In 1885, W.S. Hickox of the Durango Land Office auctioned Pagosa Springs town lots at a public sale.

Selling Pagosa Springs town lots was somewhat complicated because people were already living on the townsite before lots were surveyed by B.H. Smith in April and May of 1883.

People had already built and were using houses and business buildings on the site since 1878, maybe earlier. Naturally, those people wondered if they would be able to keep their property or if it would be auctioned off to someone else.

Most of the earlier construction was on the east side of the river along what is now San Juan Street and Light Plant Road.

The actual one-square mile townsite had been surveyed and set aside as U.S. government property in 1881. Complicating the issue, the townsite was located within the six square-mile Fort Lewis military reservation.

Despite the complications, bidding was reported as spirited in the public auction. From 400 to 500 lots were sold, the largest number purchased by Joseph Clarke representing a Leavenworth, Kan. firm, and E. M. Taylor.

Pagosa Springs’ population at the time was estimated at about 200 people. Most people with homes and businesses in place before the auction retained their property.

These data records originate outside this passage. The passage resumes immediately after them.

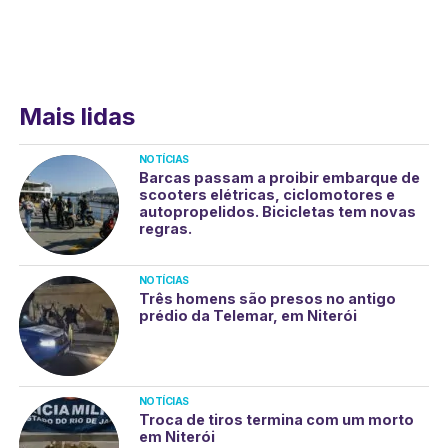
Mais lidas
NOTÍCIAS
Barcas passam a proibir embarque de
scooters elétricas, ciclomotores e
autopropelidos. Bicicletas tem novas
regras.
NOTÍCIAS
Três homens são presos no antigo
prédio da Telemar, em Niterói
NOTÍCIAS
Troca de tiros termina com um morto
em Niterói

One of the lot purchasers was Lt. John J. Pershing, later head of U.S. forces in Europe during WW I and known as Gen. “Black Jack” Pershing. There is no record that Pershing ever visited Pagosa Springs. He likely purchased the lots while visiting Fort Lewis at Hesperus. Pershing’s lots were on Lewis Street.

Former Fort Lewis sutler W.S. Peabody was one of those earlier settlers who had built his large building on the east side of the river while supplying Fort Lewis in Pagosa Springs with needed goods. Unfortunately for Peabody, his buildings were smack dab in the middle of San Juan Street following the 1883 lot survey.

On July 20, 1886, Peabody was ordered to get his building off of the street and out of the way. A year later he leased the building to John Thompson and others and left town.

Remember, the first county officials were appointed by the Colorado governor in 1885 when the county was formed. Those appointments were contingent upon the county holding an election to choose their own officials.

That first election in the fall of 1886 set the tone for county politics which lasted for many years.

Basically, the elections produced confrontation between Anglos and Hispanics for control of the county. The first elected county commissioners were C.D. Scase, J.P. Archuleta, and J.B. Martinez. To complete the ethnic makeup of that group, we need to know that Scase was married to a Hispanic lady. The entire group were on the Hispanic side of any power issues.